Do you ever rewatch an old comic book movie and suddenly sit upright in your seat and shout "Wait, that's Batman!" at the screen?
(We mean, not in a Batman movie.)
It happens to us all the time: you're watching a movie and all of a sudden you realize that this 20 year old, forgettable Bat-sequel was the first comic book movie associated with a guy who would go on to help shape the Marvel Cinematic Universe.
In fact, over a dozen movies in, Marvel now has a bunch of actors who have played other comic book roles prior to taking on their part in the MCU.
So, it seemed like as good a time as any to take al ook at those people...!
One of the most famous actresses in the world, Scarlett Johansson was also one of the earliest additions to the Marvel Cinematic Universe.

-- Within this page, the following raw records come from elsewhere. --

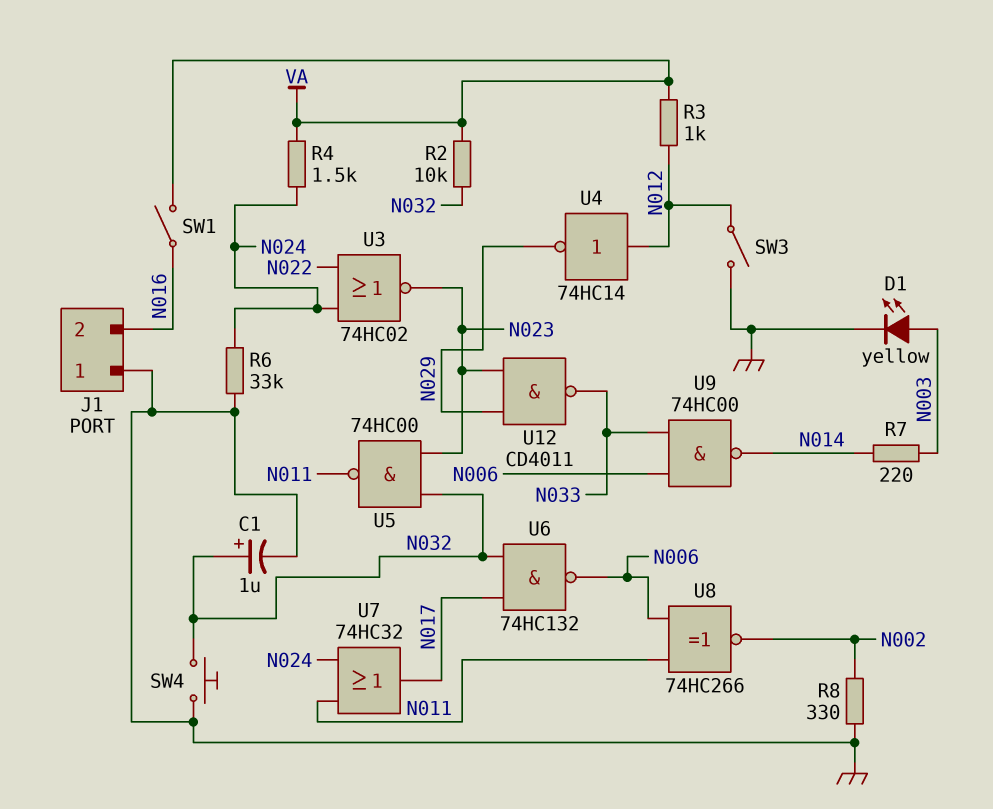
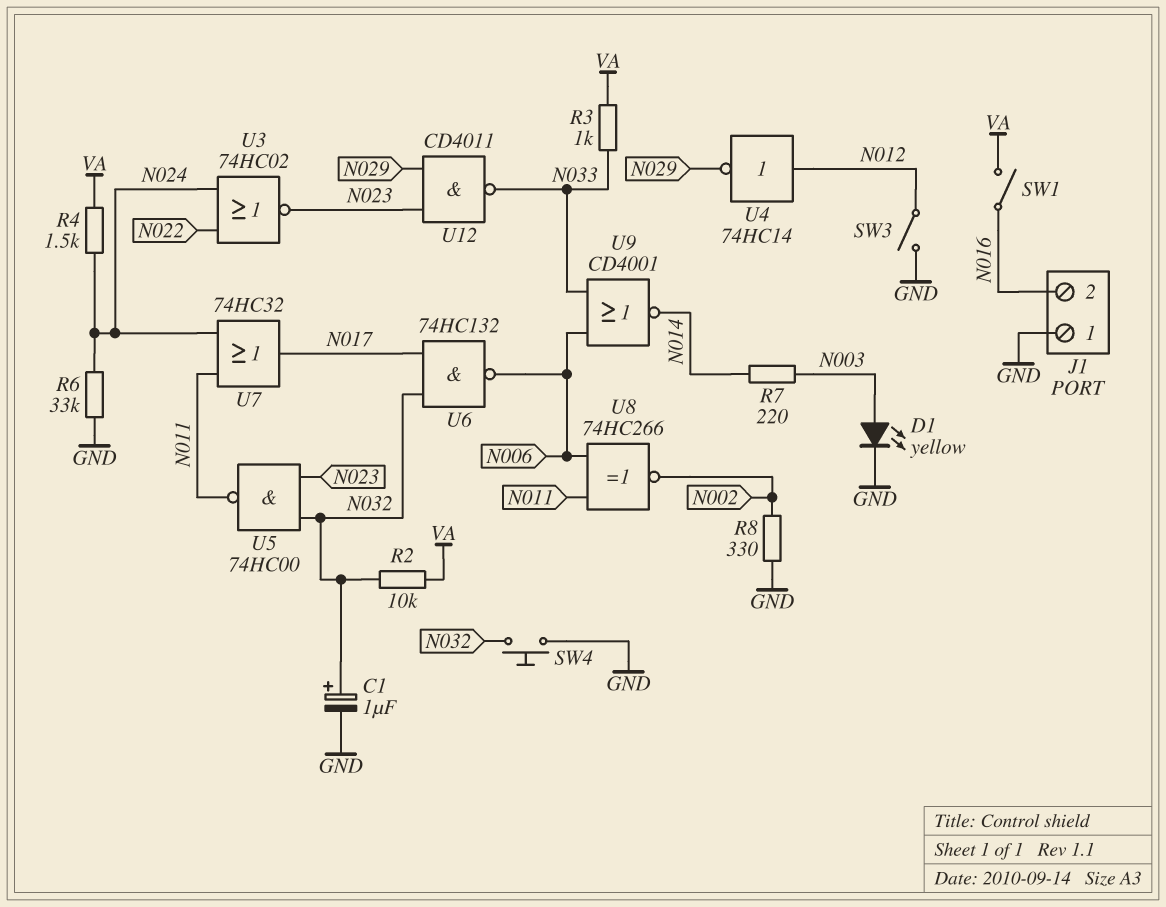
R3: 1k (N012, VA) -> 1k (N033, VA)
U9: NAND 74HC00 (in N006, in N033, out N014) -> NOR CD4001 (in N006, in N033, out N014)

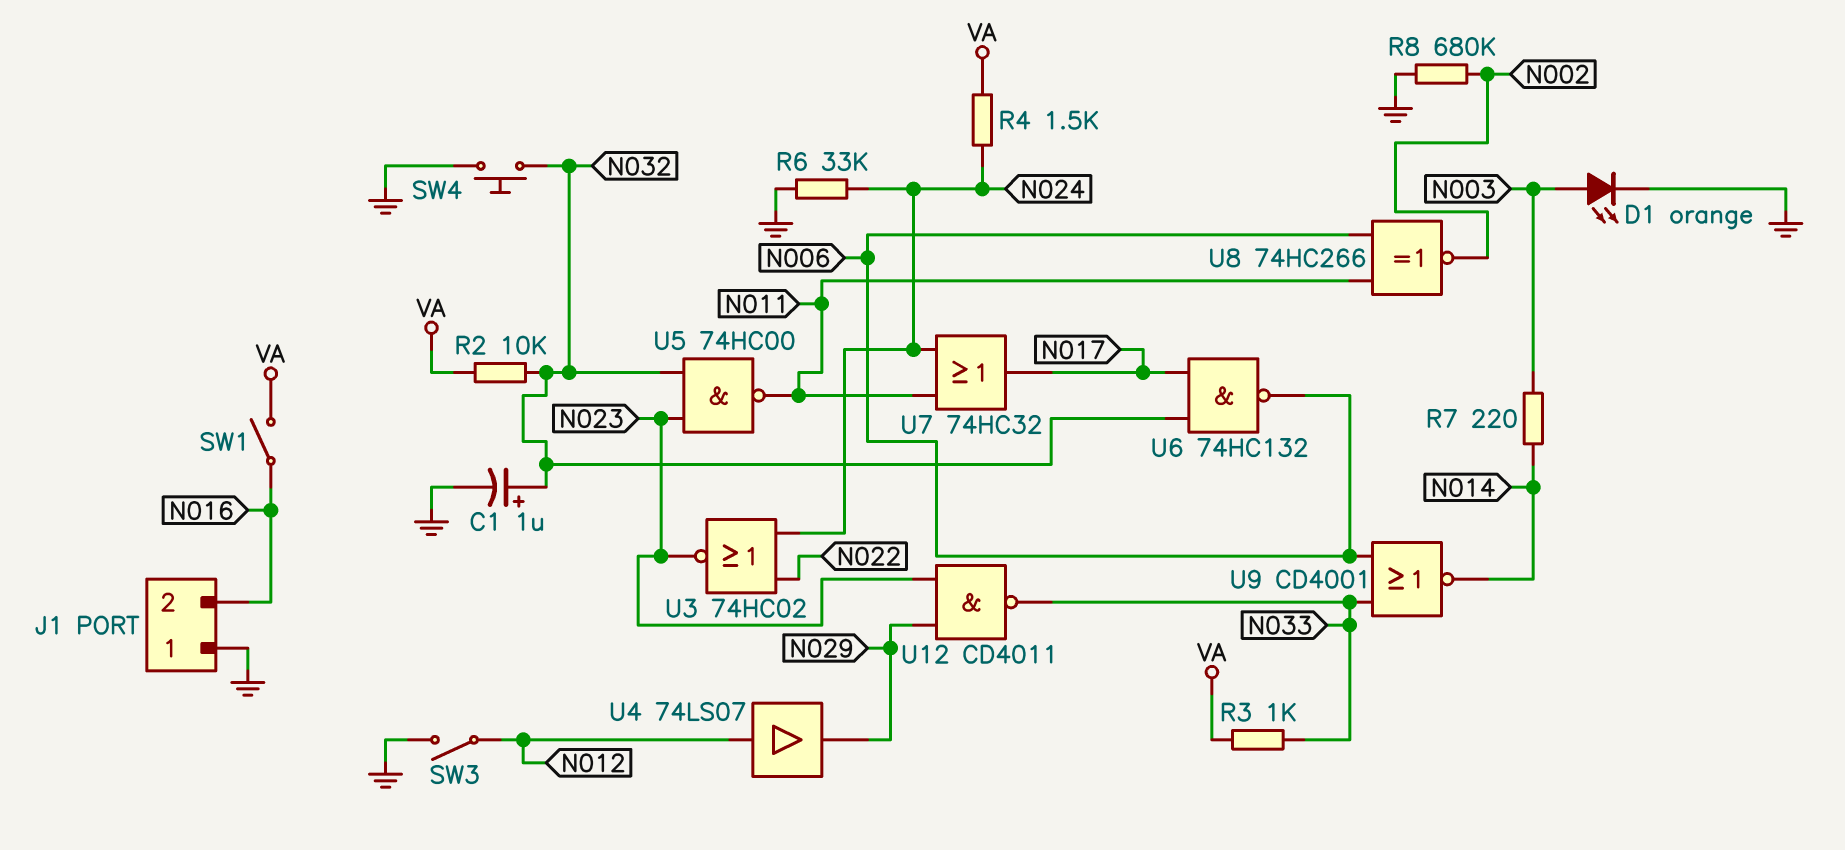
D1: LED yellow (A N003, K GND) -> LED orange (A N003, K GND)
R8: 330 (GND, N002) -> 680k (GND, N002)
U4: NOT 74HC14 (in N012, out N029) -> buffer 74LS07 (in N012, out N029)

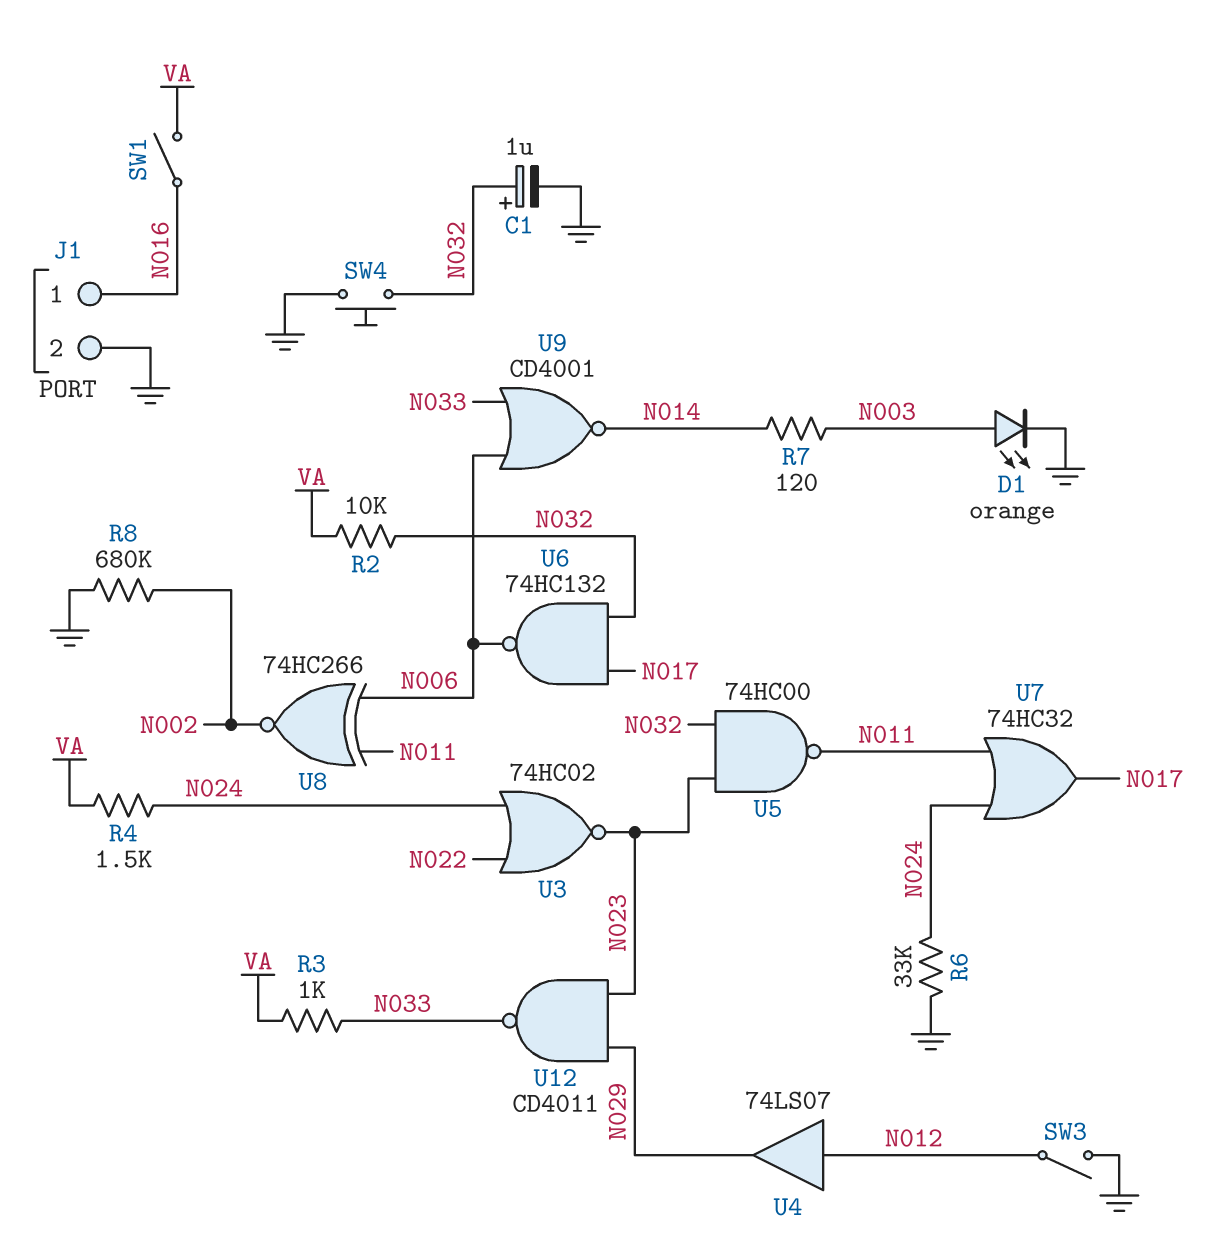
J1 pin 1: GND -> N016
J1 pin 2: N016 -> GND
R7: 220 (N003, N014) -> 120 (N003, N014)

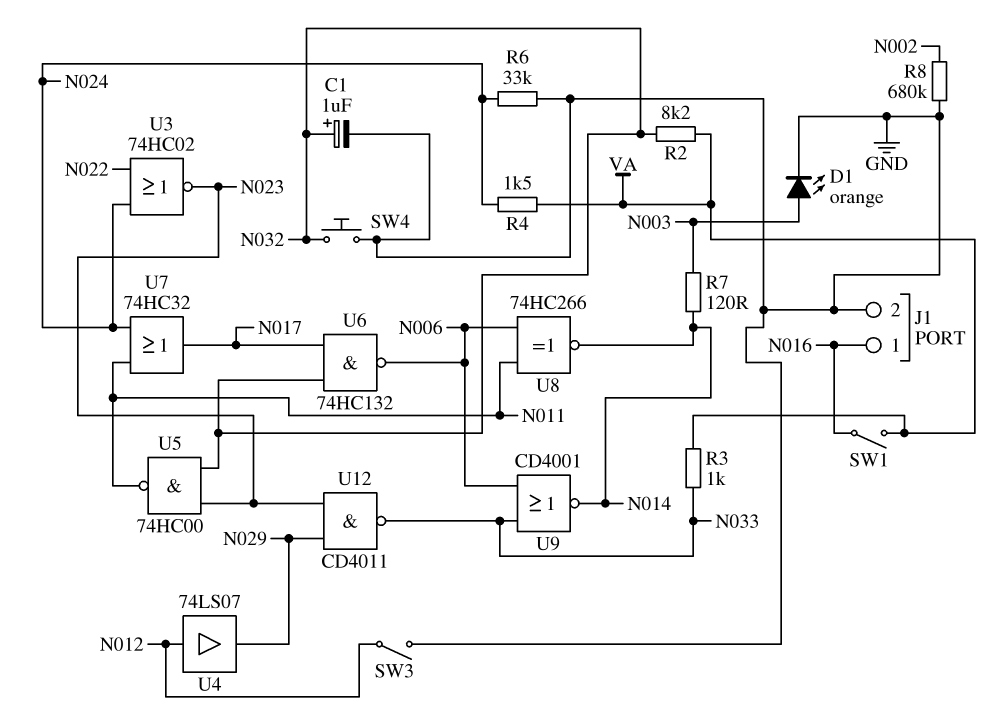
R2: 10k (N032, VA) -> 8.2k (N032, VA)
U8: XNOR 74HC266 (in N006, in N011, out N002) -> XNOR 74HC266 (in N006, in N011, out N014)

Black Widow joined Iron Man II and became the first member of the Avengers not to be introduced for the first time in her own movie.
Before that, though, a young and not-so-famous Johansson played the role of Rebecca in Terry Zwigoff's adaptation of Dan Clowes' best-selling graphic novel Ghost World.
She would go on to take one more comic book role before heading to the MCU: Silken Floss, a character in Frank Miller's disastrous adaptation of Will Eisner's The Spirit.
This one is a little different than the rest, because most people remember at least one of these "other" roles.
Chris Evans, of course, is the lead of the Captain America franchise and a key member of The Avengers.
His superheroic journey started more than ten years ago when he appeared in Fantastic Four as Johnny Storm, the Human Torch.
After that, though, he had three more comic book roles before he got to wield the shield.
In 2007, the same year as Fantastic 4: Rise of the Silver Surfer, Evans voiced Casey Jones in the CGI-animated TMNT.
He then took a couple of years off from comic book movies, but came back with a vengeance in 2010, appearing in The Losers (as Jensen) and Scott Pilgrim vs. the World (as Lucas Lee) before finally dipping into the super-soldier serum in 2011's Captain America: The First Avenger.
ZOE SALDANA & IDRIS ELBA
While Guardians of the Galaxy and Star Trek actress Zoe Saldana doesn't have a lengthy list of comic book characters to recite back to us, it's worth mentioning her because, like Evans, she appeared in The Losers (as Aisha).
This means that when Gamora comes to Earth in Avengers: Infinity War, that won't be the first time she's shared the screen with Captain America.
The film also featured appearances by Batman v Superman: Dawn of Justice and The Walking Dead star Jeffrey Dean Morgan, and Thor actor Idris Elba.
Before he was Happy Hogan in Iron Man (a franchise he built, as the director of the first two movies and an executive producer on Marvel's Cinematic Universe films as a whole), Swingers and PCU star Jon Favreau appeared in Daredevil alongside future Batman v Superman star Ben Affleck.
In that film, he played Foggy Nelson, Matt's law partner and a similar affable sidekick role to the one he would play as Happy years later.
Most fans probably remember that one, but it's Favreau's minor role as an unnamed assistant to Bruce Wayne in Batman Forever that really caught our attention!
...Wait, does that mean the director of Iron Man has been in the same number of Batman movies as Ben Affleck has?
Marvel Cinematic Universe fans know her as Claire Temple from Marvel's Daredevil, but that wasn't the first...or second...or third comic book role Rosario Dawson played.
Early in her career, Dawson played the role of Valerie Brown in Josie and the Pussycats, alongside Rachael Leigh Cook (Josie) and Tara Reid (Melody).
And while most fans will remember that Dawson also played the badass Gail in the Sin City movies, it's a little easier to forget she appeared in Men in Black II as well...and that she contributed voices to DC's animated features Wonder Woman and Justice League: Throne of Atlantis before her Marvel ship came in.
And for the record? Dawson remains proud of Josie and the Pussycats over a decade later.
"That movie is so amazing, and it really didn’t hit its audience then," Dawson told THR in 2014. "People didn’t really get it. But if you watch it now, it’s so on the money — from media manipulation to endorsements and boy bands."